## EXERCISE REQUIREMENTS
Report how many lines in the records below contain the string "qSketchRegion". Case counts, and the reply should be the number alone.

## DATA FOR THIS EXERCISE
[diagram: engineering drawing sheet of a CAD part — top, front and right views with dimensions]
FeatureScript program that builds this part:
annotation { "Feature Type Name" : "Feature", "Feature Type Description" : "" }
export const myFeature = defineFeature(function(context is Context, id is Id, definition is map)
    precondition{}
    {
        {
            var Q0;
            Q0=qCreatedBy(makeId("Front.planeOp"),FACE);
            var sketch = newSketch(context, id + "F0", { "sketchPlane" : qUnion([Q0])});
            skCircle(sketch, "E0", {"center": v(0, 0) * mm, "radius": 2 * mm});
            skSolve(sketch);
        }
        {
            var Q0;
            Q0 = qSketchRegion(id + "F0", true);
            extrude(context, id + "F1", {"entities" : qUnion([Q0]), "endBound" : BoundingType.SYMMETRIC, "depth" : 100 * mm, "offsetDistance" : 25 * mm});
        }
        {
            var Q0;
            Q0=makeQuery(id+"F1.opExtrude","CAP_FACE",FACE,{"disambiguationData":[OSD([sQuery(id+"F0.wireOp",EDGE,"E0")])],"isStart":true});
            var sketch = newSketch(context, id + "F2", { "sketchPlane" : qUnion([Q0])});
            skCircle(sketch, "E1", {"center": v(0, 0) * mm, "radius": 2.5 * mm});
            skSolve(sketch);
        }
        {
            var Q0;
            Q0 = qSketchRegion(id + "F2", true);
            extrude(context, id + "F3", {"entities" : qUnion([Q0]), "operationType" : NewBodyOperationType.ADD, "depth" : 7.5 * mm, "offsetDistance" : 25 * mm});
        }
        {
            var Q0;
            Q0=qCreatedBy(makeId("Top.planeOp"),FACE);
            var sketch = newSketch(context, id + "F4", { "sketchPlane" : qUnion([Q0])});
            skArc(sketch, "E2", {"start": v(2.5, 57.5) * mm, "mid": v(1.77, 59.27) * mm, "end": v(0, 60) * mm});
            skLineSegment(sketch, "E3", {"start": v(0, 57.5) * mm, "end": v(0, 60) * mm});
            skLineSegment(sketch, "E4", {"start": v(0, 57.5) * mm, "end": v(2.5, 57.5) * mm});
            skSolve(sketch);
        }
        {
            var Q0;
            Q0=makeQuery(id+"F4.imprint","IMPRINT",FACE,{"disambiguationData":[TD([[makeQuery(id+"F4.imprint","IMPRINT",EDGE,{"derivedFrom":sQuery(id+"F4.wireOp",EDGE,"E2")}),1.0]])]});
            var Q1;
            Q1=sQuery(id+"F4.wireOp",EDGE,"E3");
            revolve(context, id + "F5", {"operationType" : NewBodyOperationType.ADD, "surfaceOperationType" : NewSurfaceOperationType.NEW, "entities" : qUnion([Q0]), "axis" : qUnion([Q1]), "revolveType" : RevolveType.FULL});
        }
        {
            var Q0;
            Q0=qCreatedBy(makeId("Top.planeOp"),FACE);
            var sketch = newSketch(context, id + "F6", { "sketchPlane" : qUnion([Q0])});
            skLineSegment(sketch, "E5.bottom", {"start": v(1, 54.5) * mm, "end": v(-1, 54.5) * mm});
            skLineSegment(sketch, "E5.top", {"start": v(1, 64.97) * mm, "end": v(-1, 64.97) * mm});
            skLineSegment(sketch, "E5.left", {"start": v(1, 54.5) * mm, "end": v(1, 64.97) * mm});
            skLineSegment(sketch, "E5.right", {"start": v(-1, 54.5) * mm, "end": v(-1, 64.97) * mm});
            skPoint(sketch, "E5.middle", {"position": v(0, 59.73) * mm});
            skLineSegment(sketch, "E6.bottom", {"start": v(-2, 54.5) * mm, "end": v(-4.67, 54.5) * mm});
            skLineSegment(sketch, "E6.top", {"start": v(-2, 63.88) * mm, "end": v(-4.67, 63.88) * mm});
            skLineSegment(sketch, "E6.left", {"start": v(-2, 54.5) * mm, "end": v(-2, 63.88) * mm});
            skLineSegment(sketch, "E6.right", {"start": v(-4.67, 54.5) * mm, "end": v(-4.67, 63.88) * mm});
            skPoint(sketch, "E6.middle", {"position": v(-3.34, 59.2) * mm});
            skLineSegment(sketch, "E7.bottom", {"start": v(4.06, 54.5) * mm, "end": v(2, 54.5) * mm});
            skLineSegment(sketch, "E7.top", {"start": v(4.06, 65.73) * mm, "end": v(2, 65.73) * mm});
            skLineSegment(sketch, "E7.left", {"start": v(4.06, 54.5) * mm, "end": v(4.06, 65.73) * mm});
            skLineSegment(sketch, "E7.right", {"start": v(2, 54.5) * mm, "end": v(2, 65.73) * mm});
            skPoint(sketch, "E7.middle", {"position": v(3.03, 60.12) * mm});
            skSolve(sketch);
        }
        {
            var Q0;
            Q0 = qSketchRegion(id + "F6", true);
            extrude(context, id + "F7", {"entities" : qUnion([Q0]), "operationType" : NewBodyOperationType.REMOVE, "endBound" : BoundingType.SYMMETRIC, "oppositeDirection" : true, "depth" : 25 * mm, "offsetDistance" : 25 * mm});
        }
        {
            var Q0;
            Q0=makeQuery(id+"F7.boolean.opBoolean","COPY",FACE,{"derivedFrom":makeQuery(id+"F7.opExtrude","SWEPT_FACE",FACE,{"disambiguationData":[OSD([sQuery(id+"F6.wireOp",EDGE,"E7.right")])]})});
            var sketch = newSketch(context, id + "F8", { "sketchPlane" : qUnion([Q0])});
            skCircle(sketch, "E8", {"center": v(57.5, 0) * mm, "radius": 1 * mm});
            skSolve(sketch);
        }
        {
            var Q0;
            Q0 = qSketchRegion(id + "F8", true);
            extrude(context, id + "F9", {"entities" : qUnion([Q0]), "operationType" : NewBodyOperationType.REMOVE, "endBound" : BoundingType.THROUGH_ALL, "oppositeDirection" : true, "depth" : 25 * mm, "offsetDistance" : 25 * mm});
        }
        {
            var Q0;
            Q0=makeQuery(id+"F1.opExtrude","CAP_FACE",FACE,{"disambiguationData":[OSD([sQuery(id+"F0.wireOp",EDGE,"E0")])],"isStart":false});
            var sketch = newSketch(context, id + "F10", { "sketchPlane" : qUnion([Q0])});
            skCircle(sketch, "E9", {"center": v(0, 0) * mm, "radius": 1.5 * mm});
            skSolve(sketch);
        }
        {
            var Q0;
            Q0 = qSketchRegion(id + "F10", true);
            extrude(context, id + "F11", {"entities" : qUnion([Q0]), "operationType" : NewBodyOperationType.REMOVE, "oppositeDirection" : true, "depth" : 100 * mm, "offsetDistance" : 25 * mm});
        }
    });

## WORKED ANSWER
5